I became a gay activist because I experienced such cruel homophobia I could not remain silent in the face of it. I made a year long peace pilgrimage around the world which exposed me to faith traditions I would have never known had I not stayed in the homes of Hindus, Muslims, Palestinians, Israelis, Buddhists, Sikhs, Taoists and Wiccans. I am free to criticize the Catholic Church for its positions that put so many people at risk and in harm’s way. I have preached in hundreds of churches in dozens of countries and speak from the authority of my own experience.
My own spiritual practice is the center point of my life, and while I am not engaged with the Church, everything I do and am is rooted in my faith.. It does not matter if I believe in the God I grew up with. It does not matter if I am Catholic or not. What matters is that I am true to my own vows of authenticity, creativity and peace-making.

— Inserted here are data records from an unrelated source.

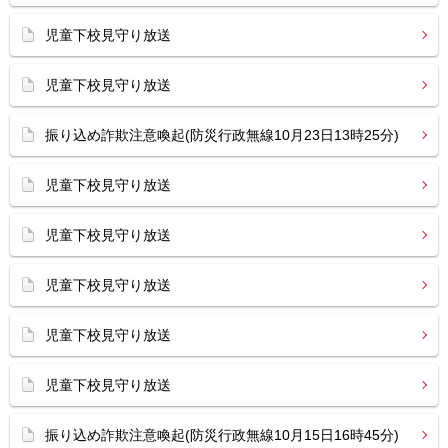
児童下校見守り放送
児童下校見守り放送
振り込め詐欺注意喚起(防災行政無線10月23日13時25分)
児童下校見守り放送
児童下校見守り放送
児童下校見守り放送
児童下校見守り放送
児童下校見守り放送
振り込め詐欺注意喚起(防災行政無線10月15日16時45分)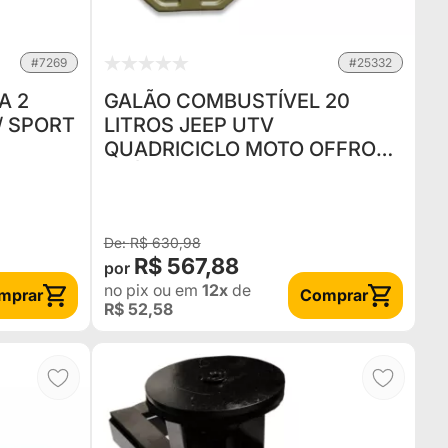
#7269
#25332
A 2
GALÃO COMBUSTÍVEL 20
 / SPORT
LITROS JEEP UTV
QUADRICICLO MOTO OFFROAD
P/ ÁGUA E DIESEL - VERDE
MILITAR
R$ 630,98
R$ 567,88
no pix
ou em
12x
de
mprar
Comprar
R$ 52,58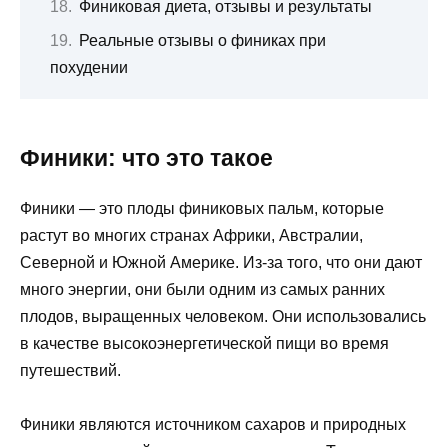
Финиковая диета, отзывы и результаты
Реальные отзывы о финиках при
похудении
Финики: что это такое
Финики — это плоды финиковых пальм, которые
растут во многих странах Африки, Австралии,
Северной и Южной Америке. Из-за того, что они дают
много энергии, они были одним из самых ранних
плодов, выращенных человеком. Они использовались
в качестве высокоэнергетической пищи во время
путешествий.
Финики являются источником сахаров и природных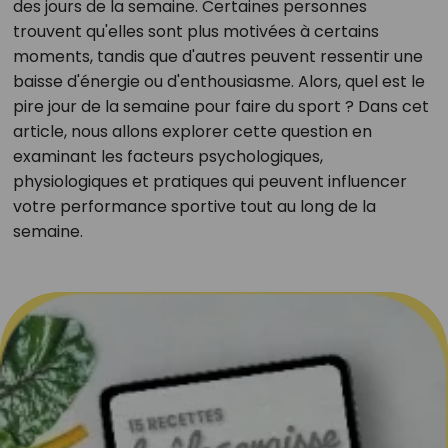
des jours de la semaine. Certaines personnes
trouvent qu'elles sont plus motivées à certains
moments, tandis que d'autres peuvent ressentir une
baisse d'énergie ou d'enthousiasme. Alors, quel est le
pire jour de la semaine pour faire du sport ? Dans cet
article, nous allons explorer cette question en
examinant les facteurs psychologiques,
physiologiques et pratiques qui peuvent influencer
votre performance sportive tout au long de la
semaine.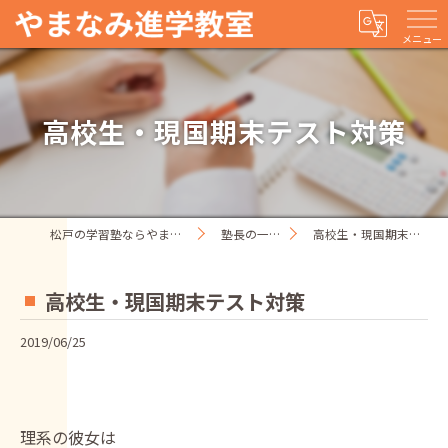
メニュー
高校生・現国期末テスト対策
松戸の学習塾ならやまなみ進学教室
塾長の一人ごと
高校生・現国期末テスト対策
高校生・現国期末テスト対策
2019/06/25
理系の彼女は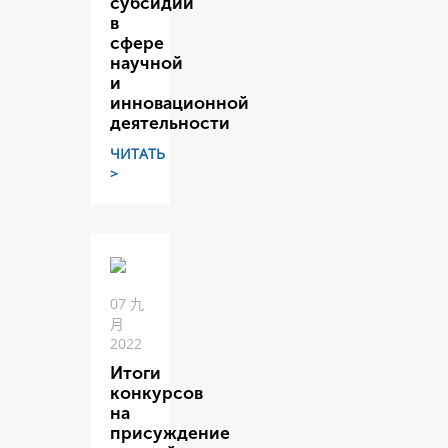
субсидий
в
сфере
научной
и
инновационной
деятельности
ЧИТАТЬ
>
07 九
月
2022
Итоги
конкурсов
на
присуждение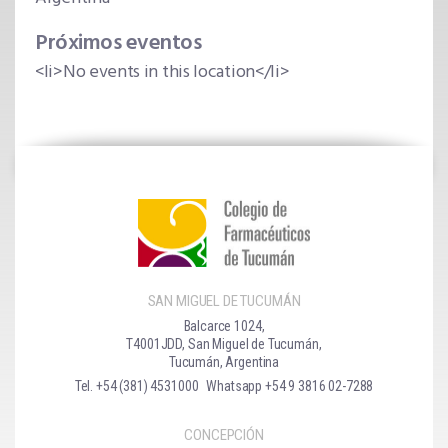
Próximos eventos
<li>No events in this location</li>
SAN MIGUEL DE TUCUMÁN
Balcarce 1024,
T4001JDD, San Miguel de Tucumán,
Tucumán, Argentina
Tel. +54 (381) 4531000
Whatsapp +54 9 3816 02-7288
CONCEPCIÓN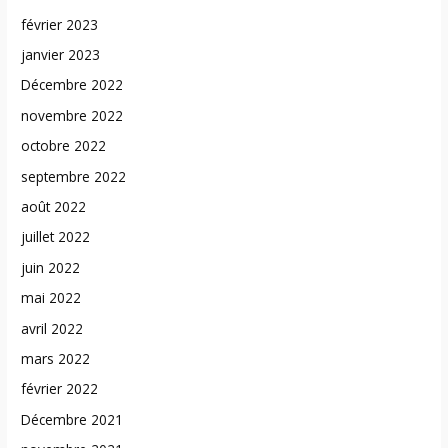
février 2023
janvier 2023
Décembre 2022
novembre 2022
octobre 2022
septembre 2022
août 2022
juillet 2022
juin 2022
mai 2022
avril 2022
mars 2022
février 2022
Décembre 2021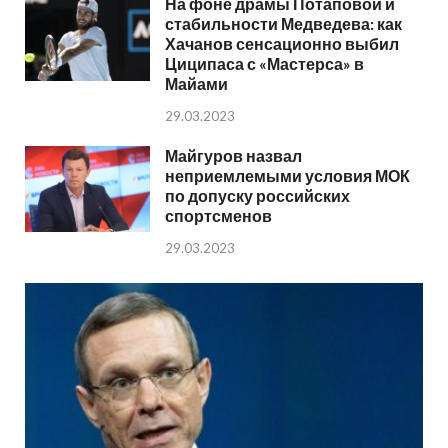
На фоне драмы Потаповой и
стабильности Медведева: как
Хачанов сенсационно выбил
Циципаса с «Мастерса» в
Майами
29.03.2023
Майгуров назвал
неприемлемыми условия МОК
по допуску российских
спортсменов
29.03.2023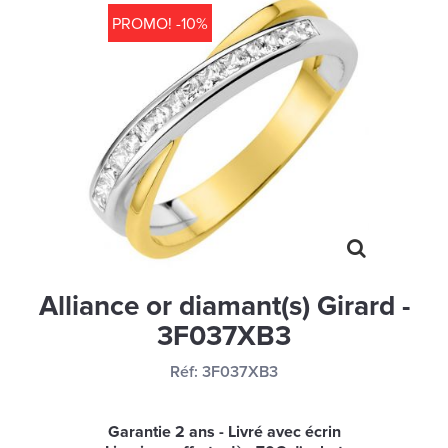
MONTRES
PROMO! -10%
LES GEORGETTES
SWAROVSKI
BONNES AFFAIRES
CARTES CADEAUX
IDÉE CADEAUX
QUI SOMMES NOUS
BLOG
Alliance or diamant(s) Girard -
3F037XB3
Réf:
3F037XB3
Garantie 2 ans - Livré avec écrin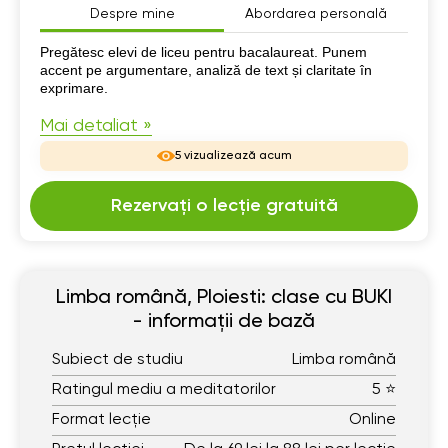
Despre mine
Abordarea personală
Despre mine
Pregătesc elevi de liceu pentru bacalaureat. Punem
accent pe argumentare, analiză de text și claritate în
exprimare.
Mai detaliat »
5 vizualizează acum
Rezervați o lecție gratuită
Limba română, Ploiesti: clase cu BUKI
- informații de bază
Subiect de studiu
Limba română
Ratingul mediu a meditatorilor
5 ⭐
Format lecție
Online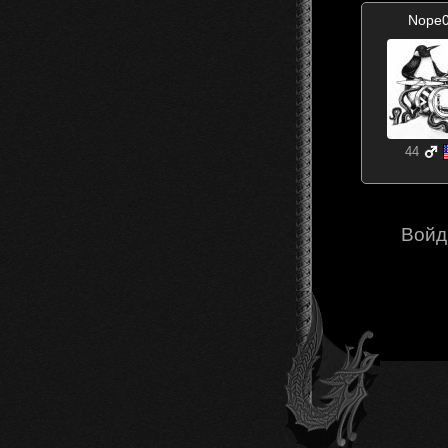
Nope
44
Войд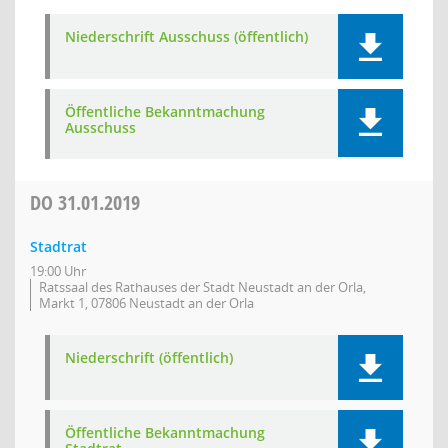
Niederschrift Ausschuss (öffentlich)
Öffentliche Bekanntmachung
Ausschuss
DO
31.01.2019
Stadtrat
19:00 Uhr
Ratssaal des Rathauses der Stadt Neustadt an der Orla,
Markt 1, 07806 Neustadt an der Orla
Niederschrift (öffentlich)
Öffentliche Bekanntmachung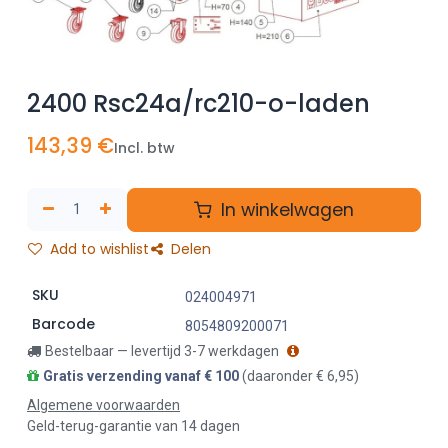
2400 Rsc24a/rc210-o-laden
143,39
€
Incl. btw
In winkelwagen
Add to wishlist
Delen
SKU
024004971
Barcode
8054809200071
Bestelbaar — levertijd 3-7 werkdagen
Gratis verzending vanaf € 100
(daaronder € 6,95)
Algemene voorwaarden
Geld-terug-garantie van 14 dagen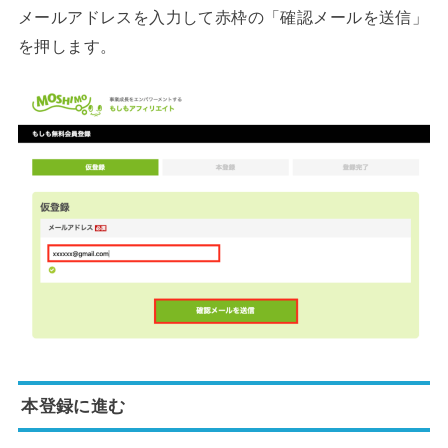
メールアドレスを入力して赤枠の「確認メールを送信」
を押します。
本登録に進む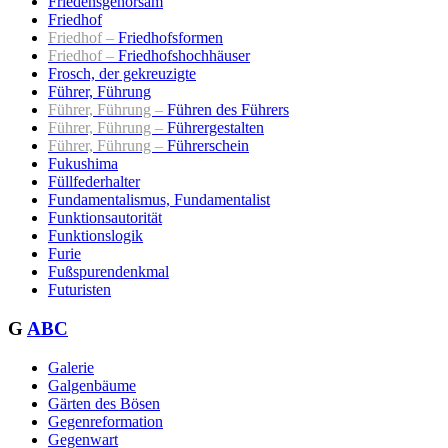
Friedensgehorsam
Friedhof
Friedhof –
Friedhofsformen
Friedhof –
Friedhofshochhäuser
Frosch, der gekreuzigte
Führer, Führung
Führer, Führung –
Führen des Führers
Führer, Führung –
Führergestalten
Führer, Führung –
Führerschein
Fukushima
Füllfederhalter
Fundamentalismus, Fundamentalist
Funktionsautorität
Funktionslogik
Furie
Fußspurendenkmal
Futuristen
G
ABC
Galerie
Galgenbäume
Gärten des Bösen
Gegenreformation
Gegenwart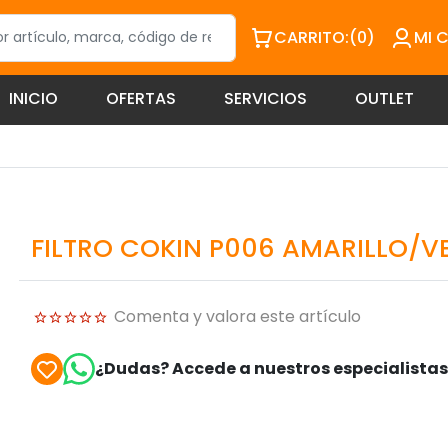
CARRITO:
(0)
MI 
INICIO
OFERTAS
SERVICIOS
OUTLET
FILTRO COKIN P006 AMARILLO/V
Comenta y valora este artículo
¿Dudas? Accede a nuestros especialista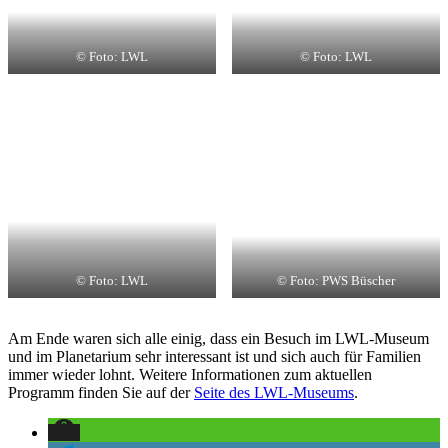
© Foto: LWL
© Foto: LWL
© Foto: LWL
© Foto: PWS Büscher
Am Ende waren sich alle einig, dass ein Besuch im LWL-Museum
und im Planetarium sehr interessant ist und sich auch für Familien
immer wieder lohnt. Weitere Informationen zum aktuellen
Programm finden Sie auf der
Seite des LWL-Museums
.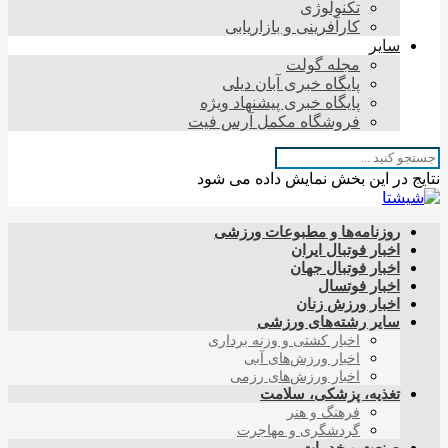
تکنولوژی
کارآفرینی و بازاریابی
سایر
مجله گولت
پایگاه خبری آبان دیلی
پایگاه خبری پیشنهاد ویژه
فروشگاه مکمل آرس فیت
نتایج در این بخش نمایش داده می شود
روزنامه‌ها و مطبوعات ورزشی
اخبار فوتبال ایران
اخبار فوتبال جهان
اخبار فوتسال
اخبار ورزش زنان
سایر رشته‌های ورزشی
اخبار کشتی و وزنه برداری
اخبار ورزش‌های آبی
اخبار ورزش‌های رزمی
تغذیه، پزشکی، سلامت
فرهنگ و هنر
گردشگری و مهاجرت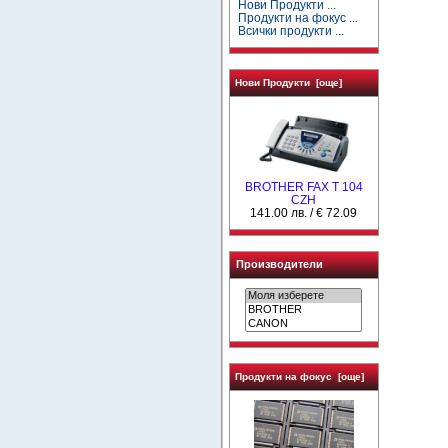
Нови Продукти ...
Продукти на фокус ...
Всички продукти ...
Нови Продукти [още]
BROTHER FAX T 104
CZH
141.00 лв. / € 72.09
Производители
Продукти на фокус [още]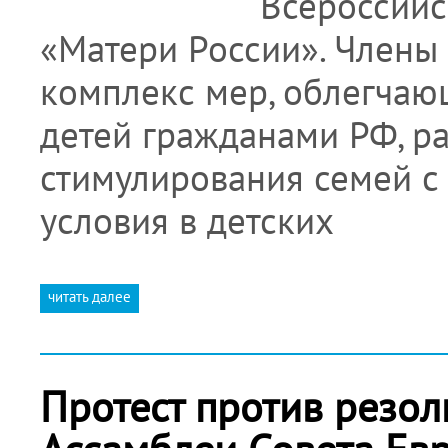
Всероссий
«Матери России». Члены
комплекс мер, облегчаю
детей гражданами РФ, р
стимулирования семей с
условия в детских
читать далее
Протест против резо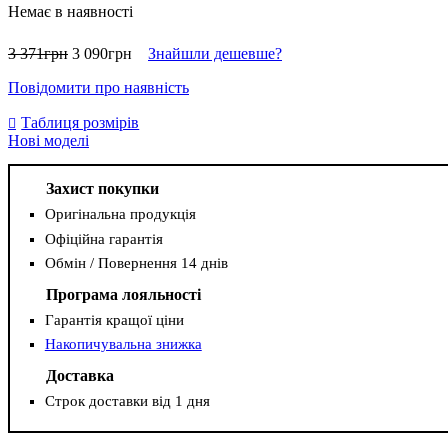
Немає в наявності
3 371
грн
3 090
грн
Знайшли дешевше?
Повідомити про наявність
Таблиця розмірів
Нові моделі
Захист покупки
Оригінальна продукція
Офіційна гарантія
Обмін / Повернення 14 днів
Програма лояльності
Гарантія кращої ціни
Накопичувальна знижка
Доставка
Строк доставки від 1 дня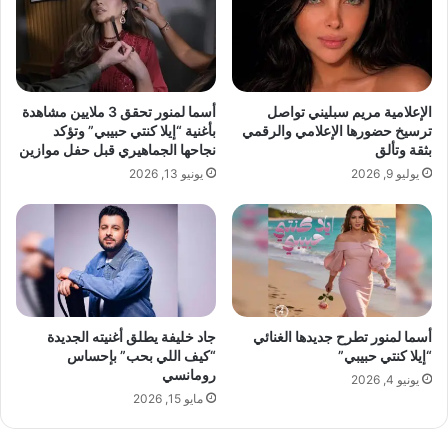
د
و
ي
ع
د
ت
ة
ه
ا
الإعلامية مريم سبليني تواصل
أسما لمنور تحقق 3 ملايين مشاهدة
ا
ترسيخ حضورها الإعلامي والرقمي
بأغنية “إيلا كنتي حبيبي” وتؤكد
ل
بثقة وتألق
نجاحها الجماهيري قبل حفل موازين
ج
يوليو 9, 2026
يونيو 13, 2026
د
ي
د
ة
"
P
R
أسما لمنور تطرح جديدها الغنائي
جاد خليفة يطلق أغنيته الجديدة
O
“إيلا كنتي حبيبي”
“كيف اللي بحب” بإحساس
D
رومانسي
I
يونيو 4, 2026
مايو 15, 2026
G
Y
"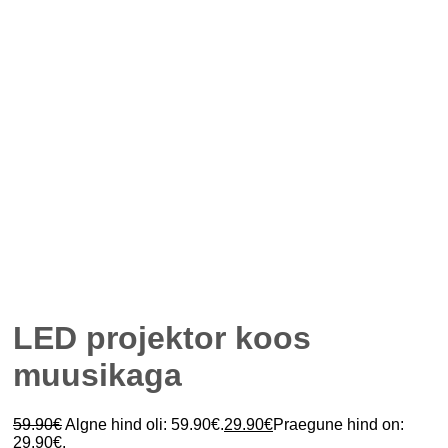
LED projektor koos
muusikaga
59.90
€
Algne hind oli: 59.90€.
29.90
€
Praegune hind on:
29.90€.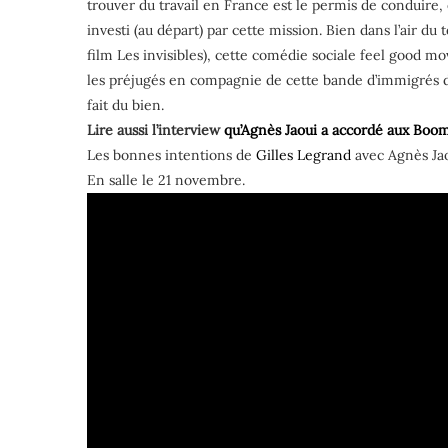
trouver du travail en France est le permis de conduire, e
investi (au départ) par cette mission. Bien dans l’air du
film Les invisibles), cette comédie sociale feel good 
les préjugés en compagnie de cette bande d’immigrés de 
fait du bien.
Lire aussi l’interview
qu’Agnès Jaoui a accordé aux Boo
Les bonnes intentions de
Gilles Legrand
avec Agnès Ja
En salle le 21 novembre.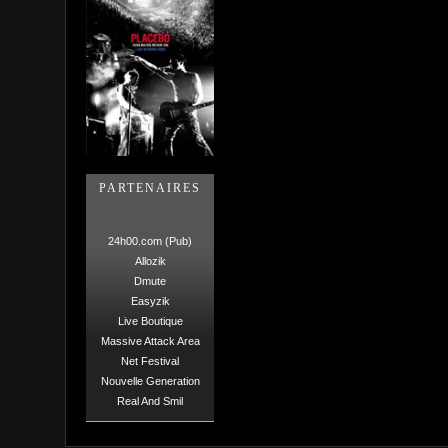
PARTENAIRES
24h00.com (Pub)
Allozik
Dmute
Easyzik
Live Boutique
Massive Attack Area
Net Festival
Nouvelle Generation
Real And Smil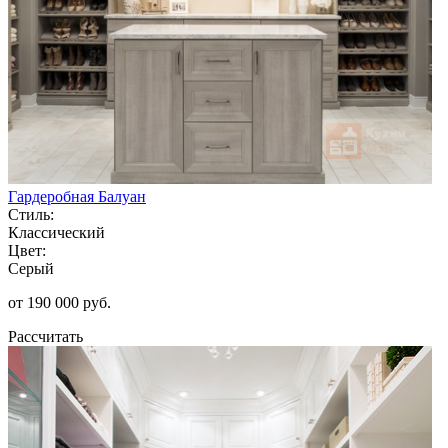
Гардеробная Балуан
Стиль:
Классический
Цвет:
Серый
от 190 000 руб.
Рассчитать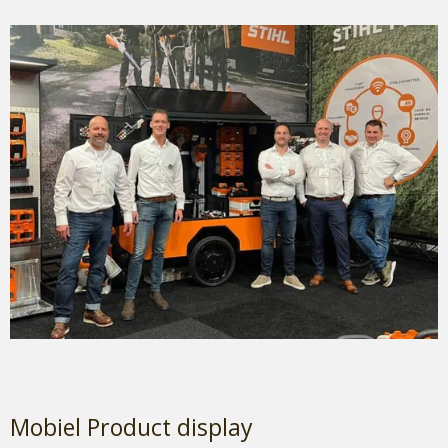
Mobiel Product display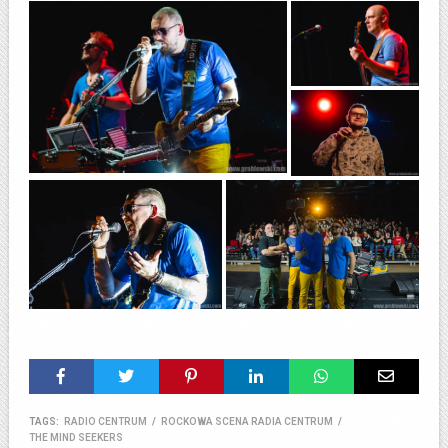
TAGS:
RADIO CENTRUM
/
ROCKOWA SCENA RADIA CENTRUM
/
THE MIND SEEKERS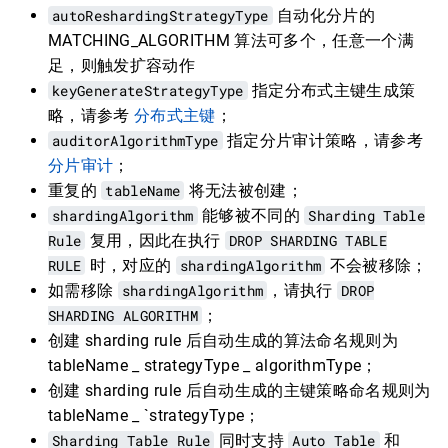
autoReshardingStrategyType
自动化分片的
MATCHING_ALGORITHM 算法可多个，任意一个满
足，则触发扩容动作
keyGenerateStrategyType
指定分布式主键生成策
略，请参考
分布式主键
；
auditorAlgorithmType
指定分片审计策略，请参考
分片审计
；
重复的
tableName
将无法被创建；
shardingAlgorithm
能够被不同的
Sharding Table
Rule
复用，因此在执行
DROP SHARDING TABLE
RULE
时，对应的
shardingAlgorithm
不会被移除；
如需移除
shardingAlgorithm
，请执行
DROP
SHARDING ALGORITHM
；
创建 sharding rule 后自动生成的算法命名规则为
tableName _ strategyType _ algorithmType；
创建 sharding rule 后自动生成的主键策略命名规则为
tableName _ `strategyType；
Sharding Table Rule
同时支持
Auto Table
和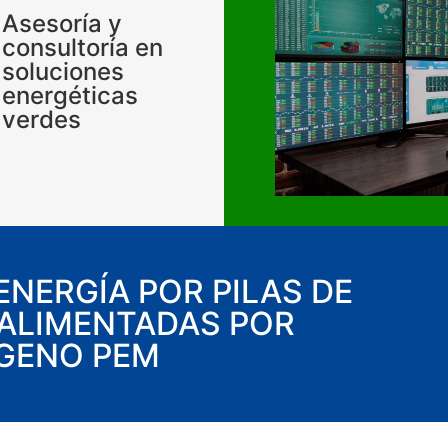
Asesoría y
consultoría en
soluciones
energéticas
verdes
NERGÍA POR PILAS DE
ALIMENTADAS POR
GENO PEM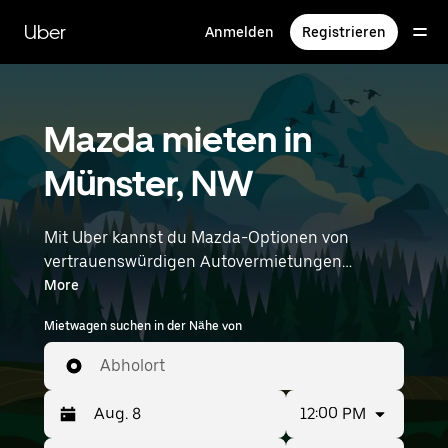
Direkt
zum
Uber
Anmelden
Registrieren
Hauptinhalt
Mazda mieten in
Münster, NW
Mit Uber kannst du Mazda-Optionen von
vertrauenswürdigen Autovermietungen
durchstöbern. Finde den richtigen Leihwagen
More
von Mazda für Besorgungen, Roadtrips oder
Mietwagen suchen in der Nähe von
tägliche Fahrten. Egal, ob du Preis, Größe oder
Stil priorisierst: Hier findest du Optionen, die
Abholort
deinen Wünschen entsprechen. Gib deine Zeit-
und Standortangaben (z. B. Muenster
12:00 PM
Osnabrueck Airport) ein, um Mazda-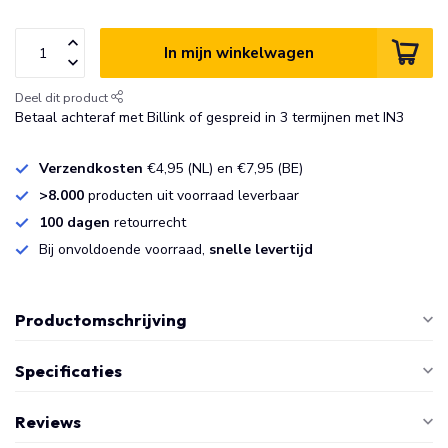
In mijn winkelwagen
Deel dit product
Betaal achteraf met Billink of gespreid in 3 termijnen met IN3
Verzendkosten
€4,95 (NL) en €7,95 (BE)
>8.000
producten uit voorraad leverbaar
100 dagen
retourrecht
Bij onvoldoende voorraad,
snelle levertijd
Productomschrijving
Specificaties
Reviews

So it’s with odd and mixed feelings that I enter into this, my Jubilee Year—grateful that I once heard my Novice Director Sister Elizabeth Thomas say, “Once a CSJ, always a CSJ.” I won’t have any fancy reception, nor will I be preaching from the pulpit in a Catholic Church, but I thank my lucky stars that I have lived a life true to the fire in my own belly. Open the champagne! I celebrate these fifty years of being the Light I want to see in the world.